Mona made the biggest fuss. She opened her envelope and smiled and then announced excitedly to the table, "I'm going to buy myself a Gucci handbag for Christmas. There's one I've had my eye on for absolutely ages."
Next, she turned to me, looked at my name card, and spoke quietly to me. "Where have you sprung from Dr West."
"Will," I said. "I work in pre-clinical research. In vitro testing to be precise. I'm a biochemist."
"I'm a hospital rep," she said.
Valeria had been listening and now she spoke. "How long have you been working for the company?" Her English was accented and sounded to be spoken by a Spanish speaker. It was very different from the East Coast American accent of Mona.
"Two months."
"Ahh... That's why I've not seen you about..... I would have remembered."

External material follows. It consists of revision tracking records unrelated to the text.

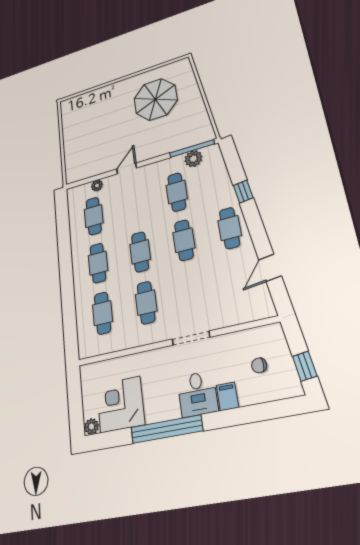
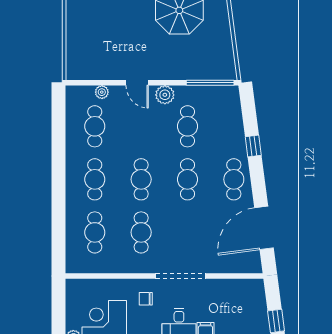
plant: (193, 159) -> (165, 95), moved
door: (127, 169) -> (137, 83), swing flipped
door: (270, 268) -> (264, 228), width x1.88
doorway: (191, 338) -> (180, 276), width x1.36
chair: (259, 365) -> (146, 299), moved

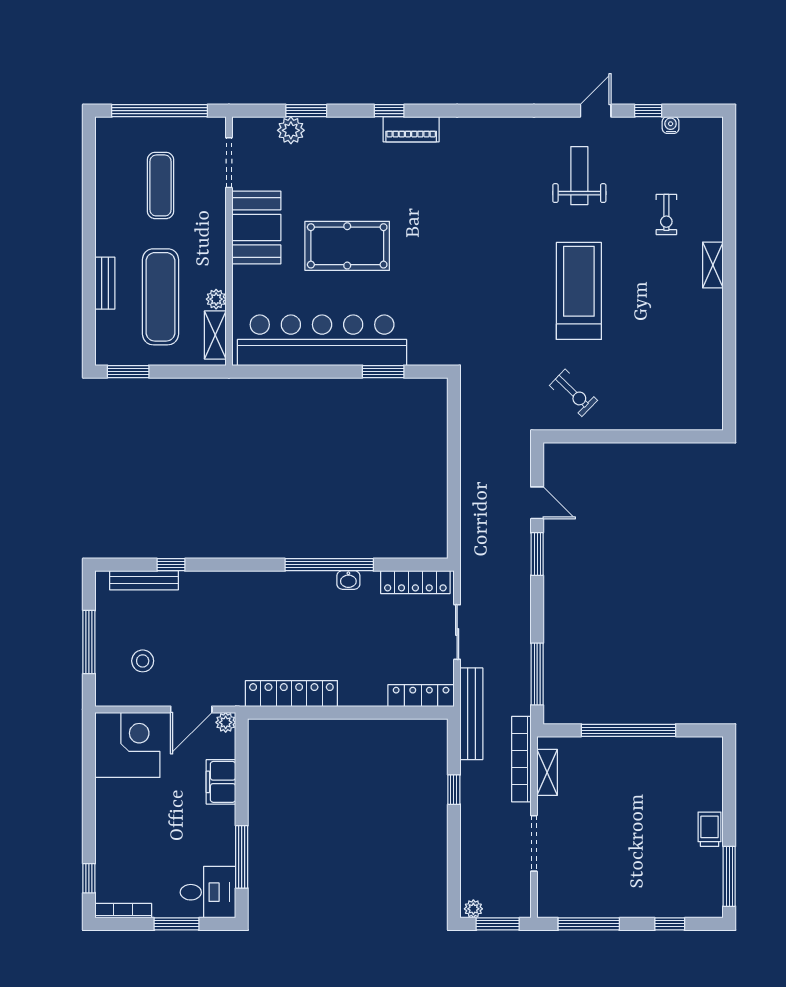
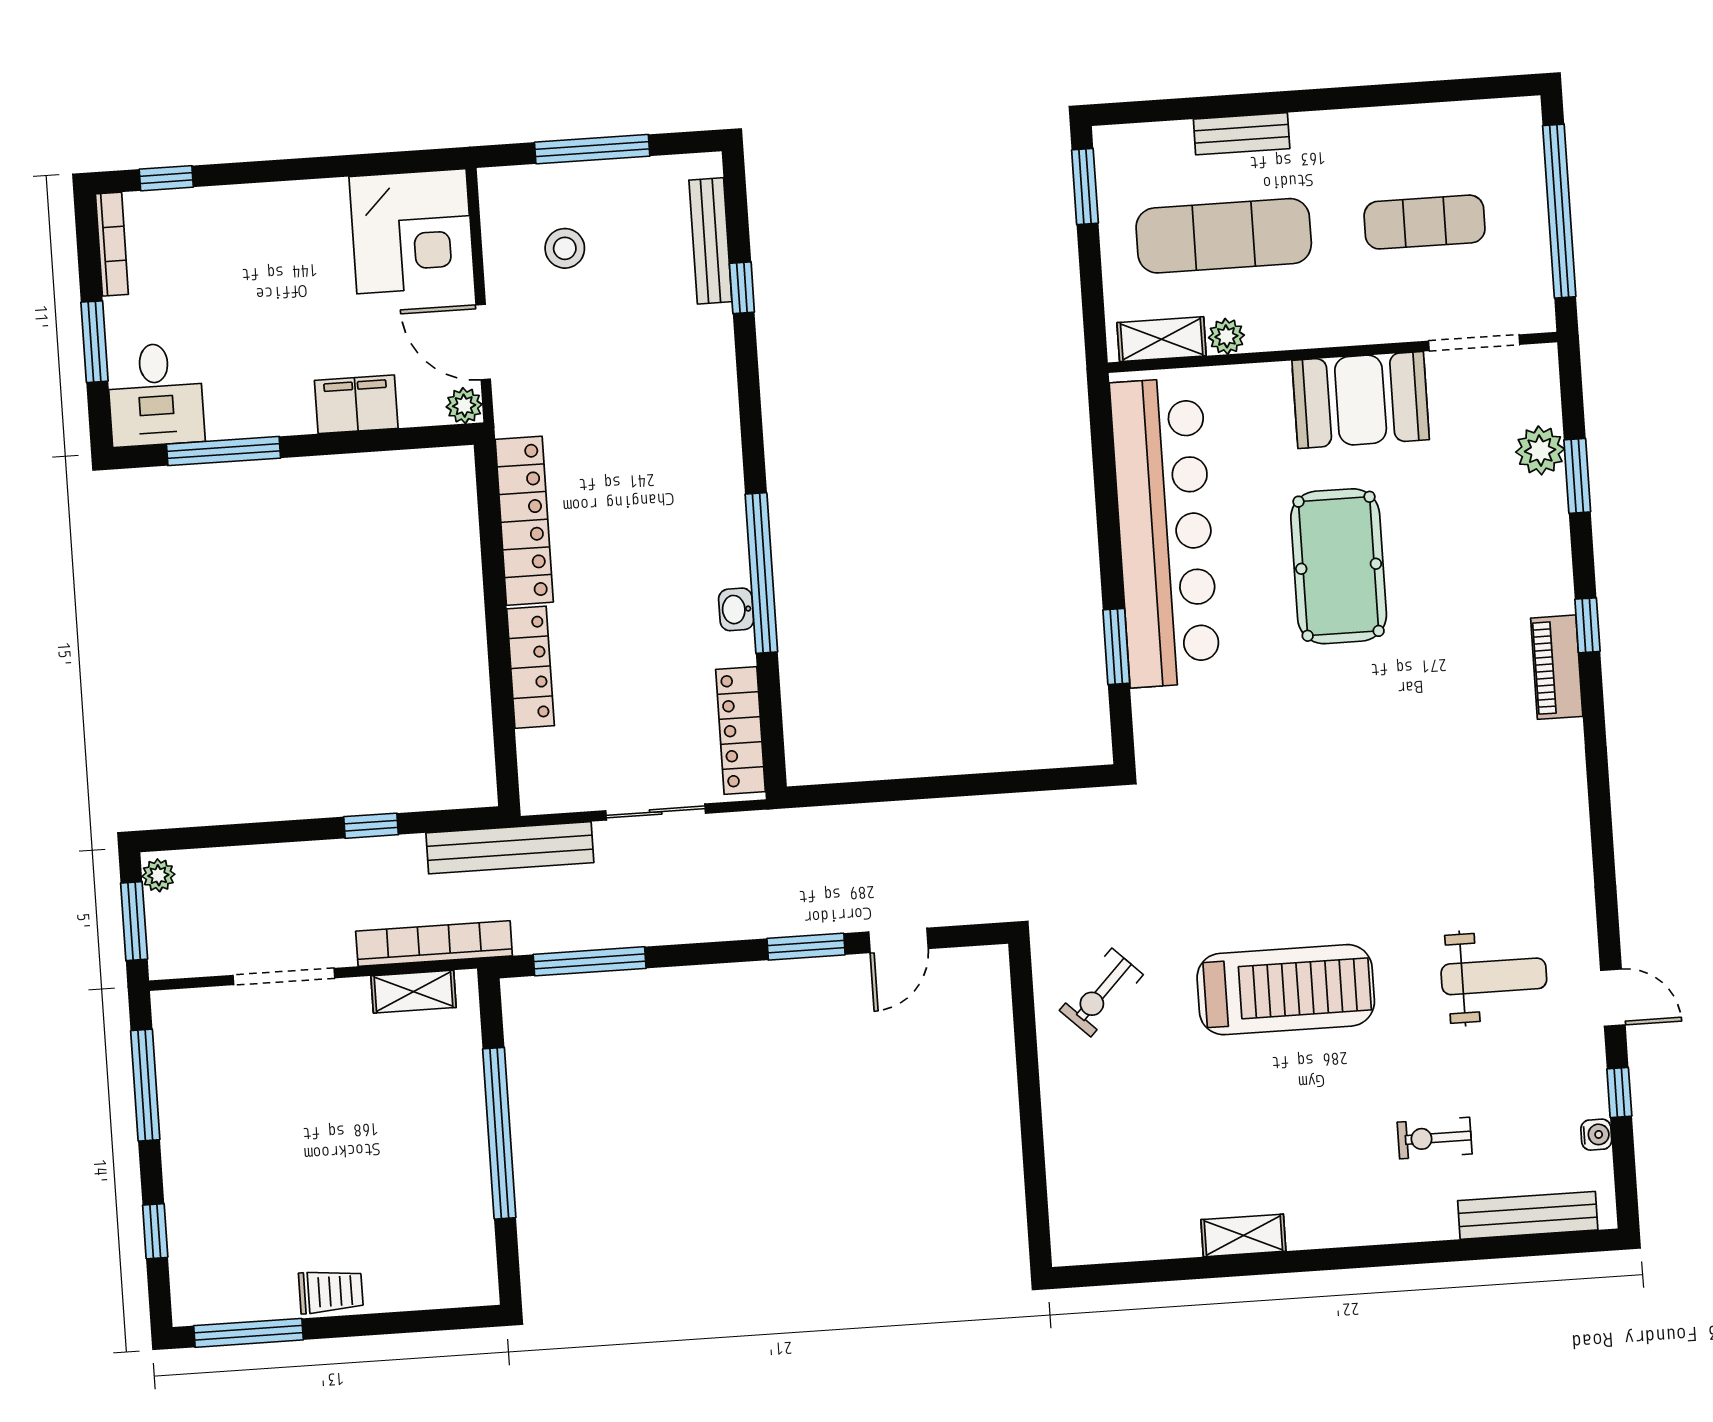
bench: (713, 166) -> (1528, 1215), added
shelving: (713, 265) -> (1243, 1235), moved
locker: (421, 696) -> (530, 667), moved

And Mona murmured, "Wouldn't we all."
As this was happening the food arrived. For a change it wasn't the standard mass-produced Christmas dinner churned out by pubs and hotels across the county; slices of turkey so thin you can see through them with rock-hard roast potatoes, soggy sprouts, and soft carrots washed in watery gravy or a vegetarian option of nut-roast, the same vegetables, and no gravy.
I had opted for a salmon terrine as a starter and a main of roast duck with cheese to follow.